What the task asks: Each record should be given back exactly, with none missing.

Start of Data supplied

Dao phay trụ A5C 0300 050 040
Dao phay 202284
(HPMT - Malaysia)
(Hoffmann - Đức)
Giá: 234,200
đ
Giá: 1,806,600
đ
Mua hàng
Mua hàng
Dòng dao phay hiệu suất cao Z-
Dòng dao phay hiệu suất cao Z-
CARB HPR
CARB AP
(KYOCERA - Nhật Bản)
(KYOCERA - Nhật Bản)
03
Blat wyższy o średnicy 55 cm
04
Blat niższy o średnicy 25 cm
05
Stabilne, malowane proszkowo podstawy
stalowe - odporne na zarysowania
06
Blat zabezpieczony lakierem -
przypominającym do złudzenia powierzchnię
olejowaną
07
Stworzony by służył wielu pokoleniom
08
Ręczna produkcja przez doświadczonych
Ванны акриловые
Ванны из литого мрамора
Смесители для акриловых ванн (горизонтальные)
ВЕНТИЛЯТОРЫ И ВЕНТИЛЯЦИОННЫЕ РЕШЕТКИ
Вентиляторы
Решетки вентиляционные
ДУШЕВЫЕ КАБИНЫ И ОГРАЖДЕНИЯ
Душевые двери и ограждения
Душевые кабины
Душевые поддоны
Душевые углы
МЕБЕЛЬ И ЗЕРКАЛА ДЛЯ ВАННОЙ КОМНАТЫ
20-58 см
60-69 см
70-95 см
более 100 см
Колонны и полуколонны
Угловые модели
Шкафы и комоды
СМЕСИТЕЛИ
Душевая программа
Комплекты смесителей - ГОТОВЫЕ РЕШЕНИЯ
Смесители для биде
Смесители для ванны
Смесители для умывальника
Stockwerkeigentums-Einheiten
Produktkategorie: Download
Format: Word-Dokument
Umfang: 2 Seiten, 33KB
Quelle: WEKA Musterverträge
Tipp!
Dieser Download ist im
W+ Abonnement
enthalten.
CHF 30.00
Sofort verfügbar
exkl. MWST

End of Data supplied

Result for this exercise:
Dao phay trụ A5C 0300 050 040
Dao phay 202284
(HPMT - Malaysia)
(Hoffmann - Đức)
Giá: 234,200
đ
Giá: 1,806,600
đ
Mua hàng
Mua hàng
Dòng dao phay hiệu suất cao Z-
Dòng dao phay hiệu suất cao Z-
CARB HPR
CARB AP
(KYOCERA - Nhật Bản)
(KYOCERA - Nhật Bản)
03
Blat wyższy o średnicy 55 cm
04
Blat niższy o średnicy 25 cm
05
Stabilne, malowane proszkowo podstawy
stalowe - odporne na zarysowania
06
Blat zabezpieczony lakierem -
przypominającym do złudzenia powierzchnię
olejowaną
07
Stworzony by służył wielu pokoleniom
08
Ręczna produkcja przez doświadczonych
Ванны акриловые
Ванны из литого мрамора
Смесители для акриловых ванн (горизонтальные)
ВЕНТИЛЯТОРЫ И ВЕНТИЛЯЦИОННЫЕ РЕШЕТКИ
Вентиляторы
Решетки вентиляционные
ДУШЕВЫЕ КАБИНЫ И ОГРАЖДЕНИЯ
Душевые двери и ограждения
Душевые кабины
Душевые поддоны
Душевые углы
МЕБЕЛЬ И ЗЕРКАЛА ДЛЯ ВАННОЙ КОМНАТЫ
20-58 см
60-69 см
70-95 см
более 100 см
Колонны и полуколонны
Угловые модели
Шкафы и комоды
СМЕСИТЕЛИ
Душевая программа
Комплекты смесителей - ГОТОВЫЕ РЕШЕНИЯ
Смесители для биде
Смесители для ванны
Смесители для умывальника
Stockwerkeigentums-Einheiten
Produktkategorie: Download
Format: Word-Dokument
Umfang: 2 Seiten, 33KB
Quelle: WEKA Musterverträge
Tipp!
Dieser Download ist im
W+ Abonnement
enthalten.
CHF 30.00
Sofort verfügbar
exkl. MWST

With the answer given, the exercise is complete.